Workers from big-name tech companies and small startups are joining the People's Climate March later this month in Washington, D.C.

Green thumbs, fingers and hands. (Photo by Attribution Engine user Rishi Bandopadhay, used under a Creative Commons license)
In an effort that’s been cycling around inboxes for several days, actors in Brooklyn’s tech sector are getting people together to join the People’s Climate March later this month in Washington.

We talked to one of the organizers, Andy McWilliams, who works at ThoughtWorks, a creative technology consultancy in Manhattan (McWilliams notes that his efforts are apart from his job there).

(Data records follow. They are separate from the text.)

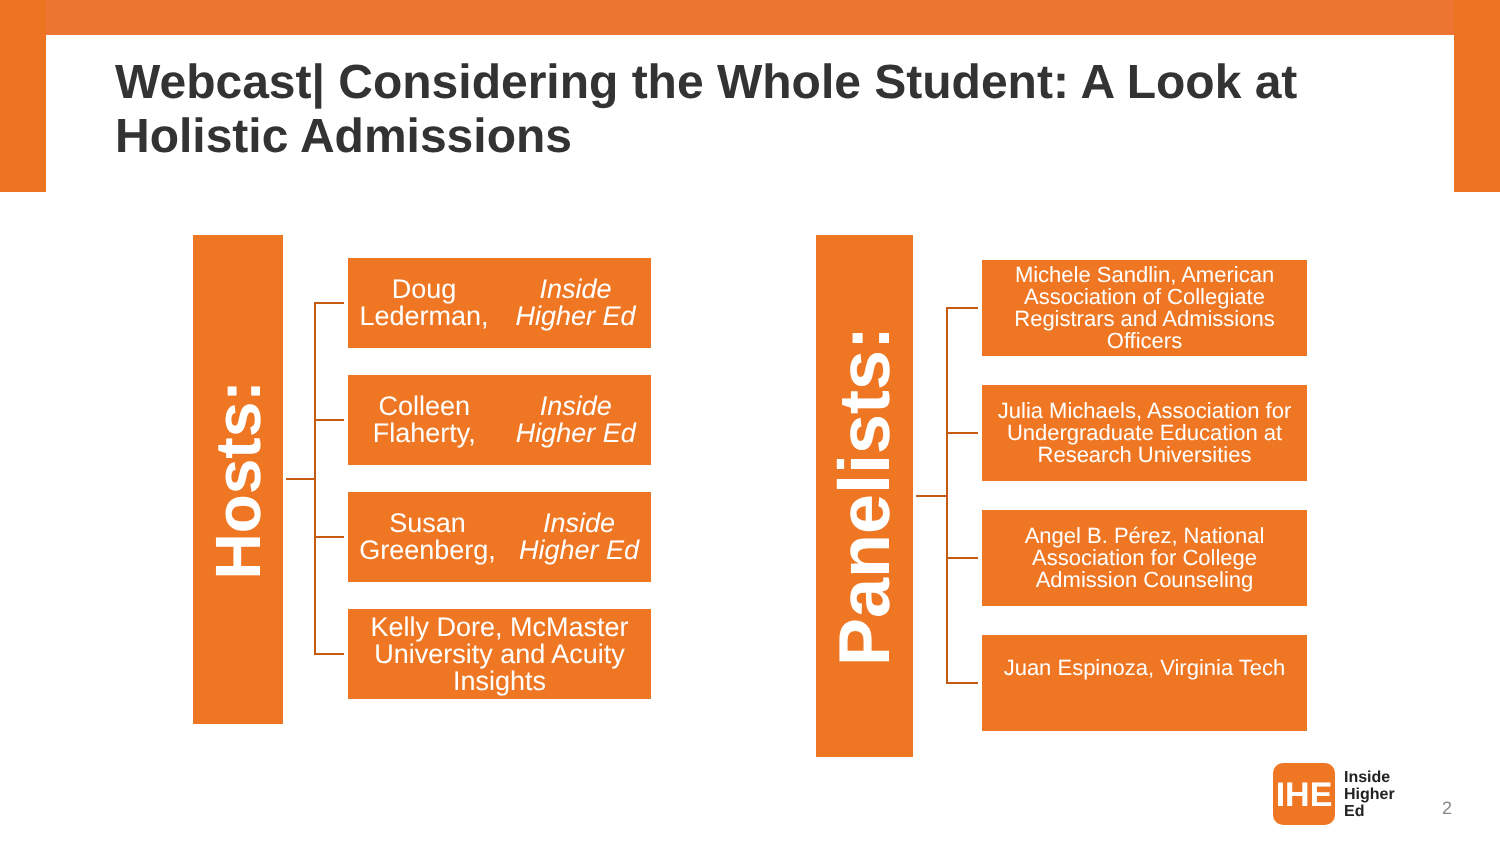Webcast| Considering the Whole Student: A Look at Holistic Admissions
Hosts:
Doug Lederman, Inside Higher Ed
Colleen Flaherty, Inside Higher Ed
Susan Greenberg, Inside Higher Ed
Kelly Dore, McMaster University and Acuity Insights
Panelists:
Michele Sandlin, American Association of Collegiate Registrars and Admissions Officers
Julia Michaels, Association for Undergraduate Education at Research Universities
Angel B. Pérez, National Association for College Admission Counseling
Juan Espinoza, Virginia Tech
IHE
Inside
Higher
Ed
2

“We formed our group to enable people in the tech sector, whatever their skill-sets, backgrounds, or positions within companies, to come and work together,” he wrote in an email. “The People’s Climate March on April 29 gave us an excuse to put out the call for volunteers via the website, and come together around this very important march for climate, jobs and justice.”

We want to build a movement in the tech sector to bring more tech workers out and use their voice to push for climate action now.

McWilliams says there already is an informal group, people who have found each other through personal and social networks, who have the same fears of climate change. McWilliams wrote that the identity of the group is still in flux, and people from all parts of the tech world are welcome.

“I’ve been working on mobile apps on and off for the last 7 years, most recently at Google, and I’ve seen the effects of the crazy exponential curve as mobile computing has gone from a niche to ubiquity.” This is Sam Phillips, another one of the group’s members. Phillips lives in Vermont. “Listening to the Paris negotiations in 2015 I realized that humanity is facing another exponential change but instead of getting better and better tech the impacts from climate change are going to make things worse and worse, at ever accelerating rates. We want to build a movement in the tech sector to bring more tech workers out and use their voice to push for climate action now.”

The group certainly wouldn’t be the only one working to protest decisions by the Trump administration. Both Etsy and Kickstarter continue to fight Trump’s immigration orders in court, and 17 members of the Brooklyn tech community signed an open letter protesting the travel ban as well.

Helen Mueller, who works on a product development team for Facebook in Silicon Valley, joined the group after her awakening to the dangers of climate change and even became vegan as a result.

“Having grown up in the Bay Area, and currently living here, I am thoroughly aware of how innovation and globalization are incredible forces when put together,” she wrote in an email. “While I have always been concerned about climate change, the extensive drought in California has pushed me in the past few years to make further, more significant changes in my daily life.”